The ticker that ran under the scene said, NOAH BRODY,GRANDSON OF LESSER KNOWN GENETIC SCIENTIST MATTHEW BRODY, CO-DEVELOPER OF THE PROCESS OF HUMAN GENETIC ALTERATION.
&n
bsp; The better known scientist was Dr. William Vanderveen, the current Senator of California, Democratic presidential candidate, and Zoe Vanderveen’s grandfather. He was the one everyone credited with the extension of the human life span, primarily because my grandfather was against implementing the science once it had been developed.
It was hard to imagine that Zoe’s grandfather and my grandfather had once been good friends and professional colleagues.
“She saw it air live,” Ma said.
My eyes snapped to her. “What?”
“I was cleaning the great room when the news aired your protest live on their TV. Zoe Vanderveen was there. I thought I was going to have to sweep her jaw off the floor.”
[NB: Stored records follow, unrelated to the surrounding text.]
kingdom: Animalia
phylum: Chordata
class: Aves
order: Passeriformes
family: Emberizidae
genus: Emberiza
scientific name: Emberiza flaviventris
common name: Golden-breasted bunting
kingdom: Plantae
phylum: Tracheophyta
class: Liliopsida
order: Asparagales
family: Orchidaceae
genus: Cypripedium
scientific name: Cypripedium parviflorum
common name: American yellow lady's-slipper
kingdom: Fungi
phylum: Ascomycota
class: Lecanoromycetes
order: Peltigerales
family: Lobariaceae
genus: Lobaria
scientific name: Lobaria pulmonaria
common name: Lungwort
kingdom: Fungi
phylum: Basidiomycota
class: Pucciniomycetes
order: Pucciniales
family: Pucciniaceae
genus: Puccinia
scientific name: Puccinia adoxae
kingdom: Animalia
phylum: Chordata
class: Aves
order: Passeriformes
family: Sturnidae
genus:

Several emotions slammed up against me at her words. Pride? Anger? Indignation? What did I care if Zoe Vanderveen saw me rant about her GAP status? If I disrupted her parents' night out? Maybe she’d remember my name now, next time she saw me. Maybe I’d be more than a cleanup guy to her.
Whatever. I didn’t care what she thought. She lived in a make-believe world.
I sighed heavily, forgetting for a moment that I wasn’t alone in the room.
“Just because it was your father’s fight,” Ma said in a raspy voice, “doesn’t mean it has to be yours.”
My eyes settled on hers, surprised at how she constantly managed to read my mind, to know what was going on in my heart.
“I know, Ma,” I said.
But I didn’t know that. Not for sure. What if it were a calling or something? What if taking up this cause was my destiny?
I kissed Ma on the cheek and went to my room, settling into the desk chair. My blog was opened up on my monitor.